We held hands and said grace and then dove into a chicken Nana Mama had roasted with Dijon mustard, pearl onions, and lemongrass. It was delicious, another triumph, and we showered praise on her.
My grandmother was pleased and in peak form as dinner went on, cracking jokes and telling stories I’d heard and loved long ago. As she did, my mind drifted to the aftermath of Colonel Whitaker’s raid on Edgewater 9. Five Regulators had died in the firefight trying to escape. Two had been taken into custody by army MPs and had lawyered up.
Hobbes and Fender eluded the Coast Guard and escaped with a canister of VX, which had the country in a heightened state of alert. The men’s photographs were everywhere, and Ned Mahoney, who’d come through surgery with flying colors, was saying it was only a matter of time before they were located and captured.
George Potter, the DEA SAC, was now believed to be the source of the Regulators’ intelligence regarding the criminal supercartel targeted in the massacres.

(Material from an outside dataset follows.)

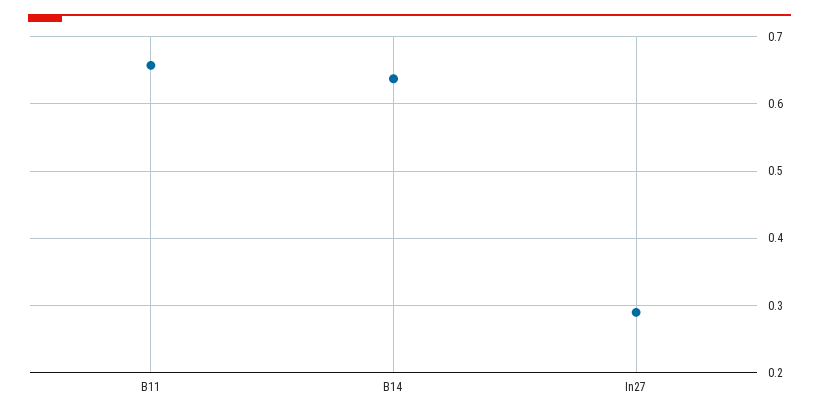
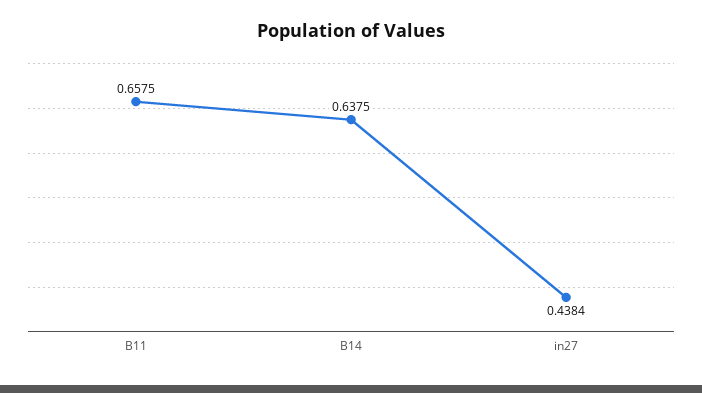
In27: 0.29 -> 0.4384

The U.S. Naval Academy had taken two black eyes. Colonel Whitaker and U.S. Navy captain Cassandra “Cass” Pope were both graduates of Annapolis and on the faculty. Whitaker and Pope left vitriolic letters on their work computers declaring that slavers were destroying the country and that it was time for the slaves to arm themselves, rise up, and fight.
I shuddered to think what might have happened to Washington and to my family if they had managed to release a gallon of VX in the nation’s capital. But the important thing was that the Regulators or the vigilantes or whatever you wanted to call them were no longer operating. The road-rage killer was gone too. And no one had died from—
Someone started pounding on our front door.
Then she started to yell.
CHAPTER
105
“ALEX?” A WOMAN cried as she rang the doorbell. “Nana Mama? You in there?”